=== PROBLEM REQUIREMENTS ===
Copy word for word the part of the records that opens with the line containing "locality: Province of" and closes with the line containing "locality: At Paraje", both of those lines included.

=== DATA FOR THIS EXERCISE ===
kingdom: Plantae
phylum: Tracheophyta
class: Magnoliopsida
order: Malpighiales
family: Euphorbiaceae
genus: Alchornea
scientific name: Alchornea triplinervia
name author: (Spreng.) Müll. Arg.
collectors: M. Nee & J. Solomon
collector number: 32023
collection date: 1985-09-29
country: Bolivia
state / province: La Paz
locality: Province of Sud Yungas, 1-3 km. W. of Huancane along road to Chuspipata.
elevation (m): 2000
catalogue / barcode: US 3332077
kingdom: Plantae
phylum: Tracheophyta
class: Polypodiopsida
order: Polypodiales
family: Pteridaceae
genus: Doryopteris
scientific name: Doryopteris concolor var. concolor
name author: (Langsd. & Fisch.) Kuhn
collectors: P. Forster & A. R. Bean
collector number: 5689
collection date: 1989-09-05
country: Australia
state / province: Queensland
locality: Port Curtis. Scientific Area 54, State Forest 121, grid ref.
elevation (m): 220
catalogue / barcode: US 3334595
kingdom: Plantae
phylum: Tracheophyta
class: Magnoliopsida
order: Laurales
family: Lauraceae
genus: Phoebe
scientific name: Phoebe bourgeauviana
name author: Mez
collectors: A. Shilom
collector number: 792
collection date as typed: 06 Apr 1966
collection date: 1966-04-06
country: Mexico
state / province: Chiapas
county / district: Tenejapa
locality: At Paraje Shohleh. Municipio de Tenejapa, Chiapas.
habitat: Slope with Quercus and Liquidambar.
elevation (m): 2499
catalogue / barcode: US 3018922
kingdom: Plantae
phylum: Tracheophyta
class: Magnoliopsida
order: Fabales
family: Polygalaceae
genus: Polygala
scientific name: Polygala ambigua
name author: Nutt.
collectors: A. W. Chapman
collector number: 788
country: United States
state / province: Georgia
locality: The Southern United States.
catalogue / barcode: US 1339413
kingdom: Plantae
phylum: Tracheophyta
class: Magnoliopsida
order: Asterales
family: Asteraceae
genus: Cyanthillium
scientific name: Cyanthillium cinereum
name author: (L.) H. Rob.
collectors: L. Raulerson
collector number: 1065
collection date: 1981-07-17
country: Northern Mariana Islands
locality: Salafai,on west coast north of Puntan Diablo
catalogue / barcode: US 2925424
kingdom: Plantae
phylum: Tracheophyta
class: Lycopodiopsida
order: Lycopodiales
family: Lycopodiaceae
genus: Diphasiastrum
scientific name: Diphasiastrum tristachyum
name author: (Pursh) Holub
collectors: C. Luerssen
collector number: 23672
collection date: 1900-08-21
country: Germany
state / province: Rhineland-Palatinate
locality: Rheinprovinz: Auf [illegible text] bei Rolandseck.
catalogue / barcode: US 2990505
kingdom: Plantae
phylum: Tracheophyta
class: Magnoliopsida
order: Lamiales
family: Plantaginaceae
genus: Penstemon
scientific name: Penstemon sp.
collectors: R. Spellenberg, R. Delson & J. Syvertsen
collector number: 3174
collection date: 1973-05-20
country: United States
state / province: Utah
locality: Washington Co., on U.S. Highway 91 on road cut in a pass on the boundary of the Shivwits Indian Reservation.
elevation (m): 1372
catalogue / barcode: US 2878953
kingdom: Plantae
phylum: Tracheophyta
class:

=== TASK RESPONSE ===
locality: Province of Sud Yungas, 1-3 km. W. of Huancane along road to Chuspipata.
elevation (m): 2000
catalogue / barcode: US 3332077
kingdom: Plantae
phylum: Tracheophyta
class: Polypodiopsida
order: Polypodiales
family: Pteridaceae
genus: Doryopteris
scientific name: Doryopteris concolor var. concolor
name author: (Langsd. & Fisch.) Kuhn
collectors: P. Forster & A. R. Bean
collector number: 5689
collection date: 1989-09-05
country: Australia
state / province: Queensland
locality: Port Curtis. Scientific Area 54, State Forest 121, grid ref.
elevation (m): 220
catalogue / barcode: US 3334595
kingdom: Plantae
phylum: Tracheophyta
class: Magnoliopsida
order: Laurales
family: Lauraceae
genus: Phoebe
scientific name: Phoebe bourgeauviana
name author: Mez
collectors: A. Shilom
collector number: 792
collection date as typed: 06 Apr 1966
collection date: 1966-04-06
country: Mexico
state / province: Chiapas
county / district: Tenejapa
locality: At Paraje Shohleh. Municipio de Tenejapa, Chiapas.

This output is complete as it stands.